## Request
Every record below must come back exactly as written, with the images dropped.

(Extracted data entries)
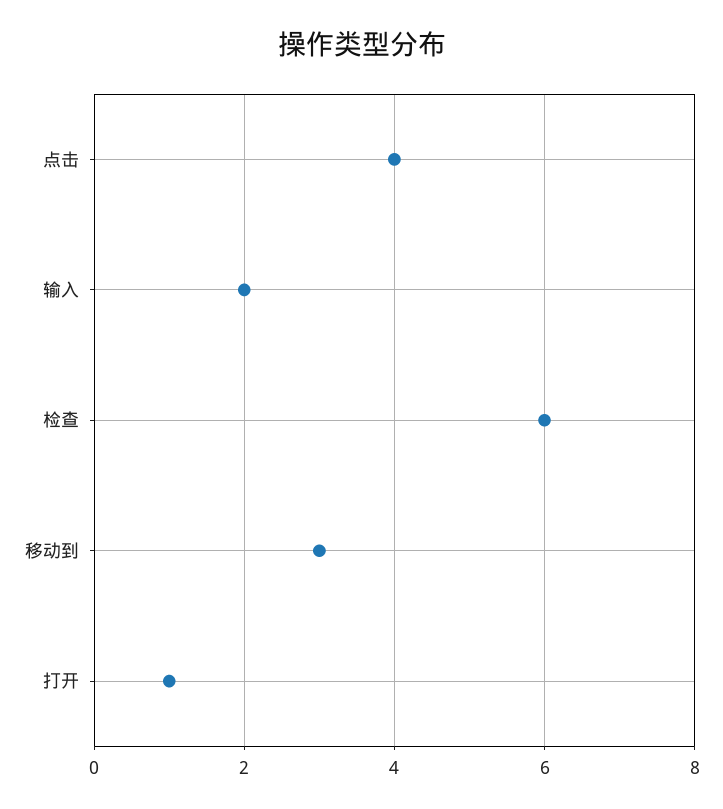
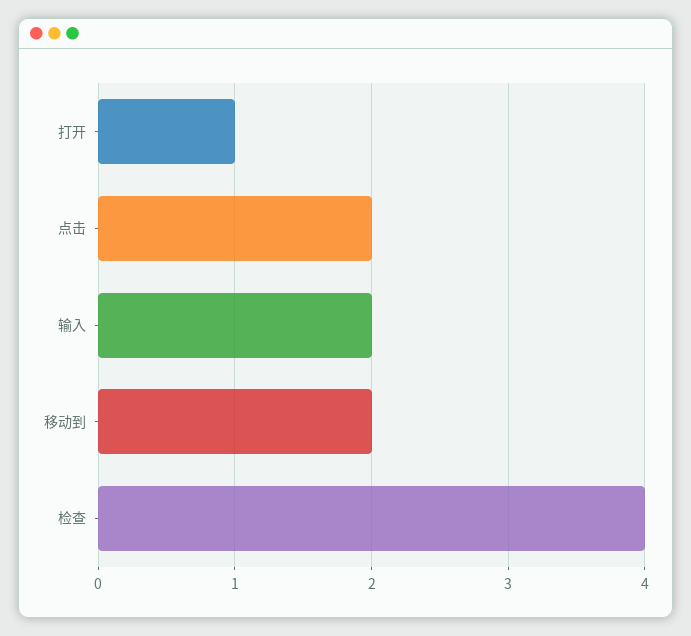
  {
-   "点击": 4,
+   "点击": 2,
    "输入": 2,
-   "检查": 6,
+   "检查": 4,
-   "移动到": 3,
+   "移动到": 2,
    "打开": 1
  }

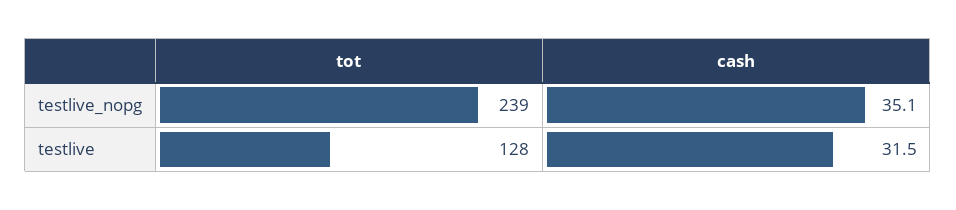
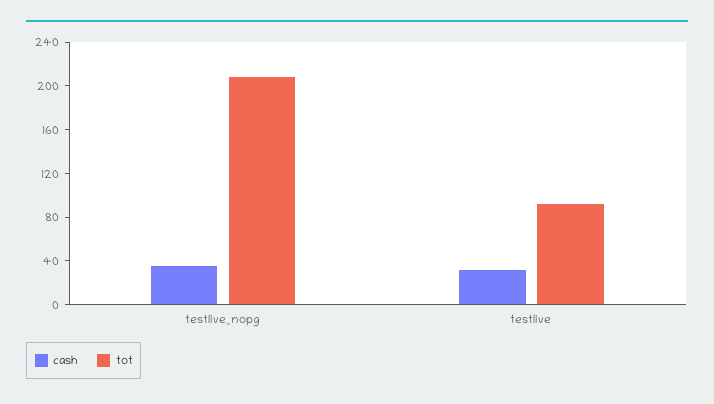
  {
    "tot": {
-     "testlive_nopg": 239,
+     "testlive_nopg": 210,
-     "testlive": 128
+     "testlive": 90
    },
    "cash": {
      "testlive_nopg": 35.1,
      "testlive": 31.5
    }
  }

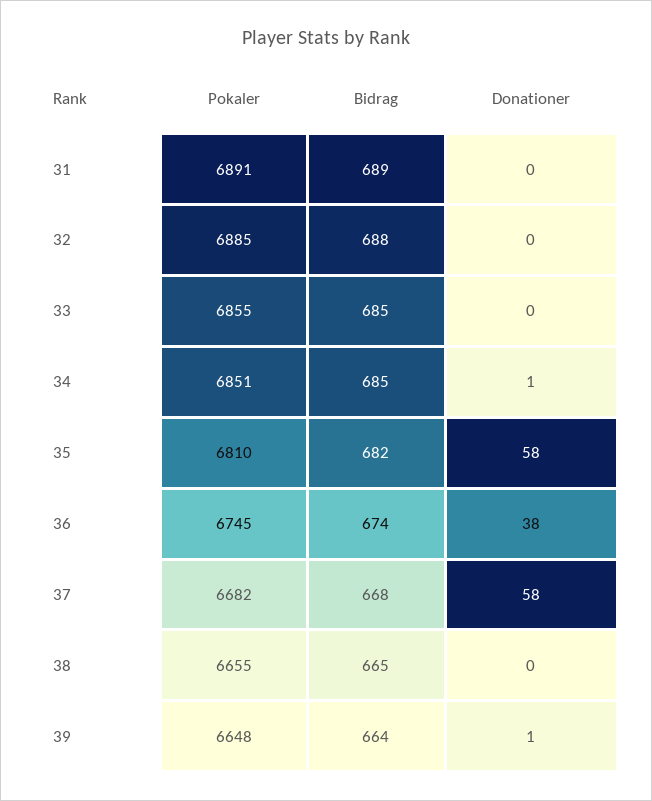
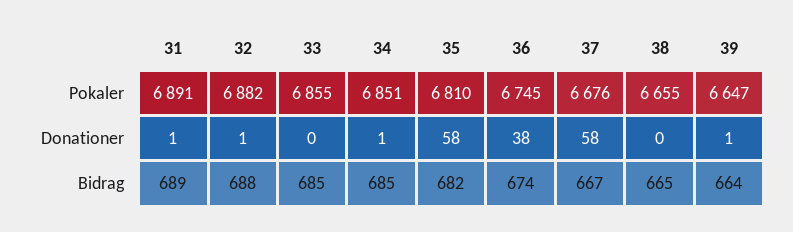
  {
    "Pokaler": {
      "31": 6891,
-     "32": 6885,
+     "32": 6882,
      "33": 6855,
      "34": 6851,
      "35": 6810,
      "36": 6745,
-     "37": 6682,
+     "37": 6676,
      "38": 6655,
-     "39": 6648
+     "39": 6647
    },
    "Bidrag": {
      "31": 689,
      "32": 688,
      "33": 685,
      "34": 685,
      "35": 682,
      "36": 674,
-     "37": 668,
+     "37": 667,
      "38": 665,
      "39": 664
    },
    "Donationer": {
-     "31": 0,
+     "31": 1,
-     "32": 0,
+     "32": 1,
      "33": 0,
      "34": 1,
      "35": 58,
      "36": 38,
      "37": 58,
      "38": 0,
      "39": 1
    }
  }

## Exercise solution
  {
-   "点击": 4,
+   "点击": 2,
    "输入": 2,
-   "检查": 6,
+   "检查": 4,
-   "移动到": 3,
+   "移动到": 2,
    "打开": 1
  }

  {
    "tot": {
-     "testlive_nopg": 239,
+     "testlive_nopg": 210,
-     "testlive": 128
+     "testlive": 90
    },
    "cash": {
      "testlive_nopg": 35.1,
      "testlive": 31.5
    }
  }

  {
    "Pokaler": {
      "31": 6891,
-     "32": 6885,
+     "32": 6882,
      "33": 6855,
      "34": 6851,
      "35": 6810,
      "36": 6745,
-     "37": 6682,
+     "37": 6676,
      "38": 6655,
-     "39": 6648
+     "39": 6647
    },
    "Bidrag": {
      "31": 689,
      "32": 688,
      "33": 685,
      "34": 685,
      "35": 682,
      "36": 674,
-     "37": 668,
+     "37": 667,
      "38": 665,
      "39": 664
    },
    "Donationer": {
-     "31": 0,
+     "31": 1,
-     "32": 0,
+     "32": 1,
      "33": 0,
      "34": 1,
      "35": 58,
      "36": 38,
      "37": 58,
      "38": 0,
      "39": 1
    }
  }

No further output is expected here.